[[ PROVIDED ENTRIES, beginning ]]

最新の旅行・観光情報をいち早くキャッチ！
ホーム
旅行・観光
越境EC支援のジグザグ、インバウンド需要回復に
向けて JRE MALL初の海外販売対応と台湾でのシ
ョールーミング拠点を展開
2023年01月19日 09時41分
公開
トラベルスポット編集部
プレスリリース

[[ PROVIDED ENTRIES, end ]]

▶ **WORK TO BE COMPLETED**: Every line above is to be transcribed exactly, with nothing missed.

▶ **PROBLEM SOLUTION**:
最新の旅行・観光情報をいち早くキャッチ！
ホーム
旅行・観光
越境EC支援のジグザグ、インバウンド需要回復に
向けて JRE MALL初の海外販売対応と台湾でのシ
ョールーミング拠点を展開
2023年01月19日 09時41分
公開
トラベルスポット編集部
プレスリリース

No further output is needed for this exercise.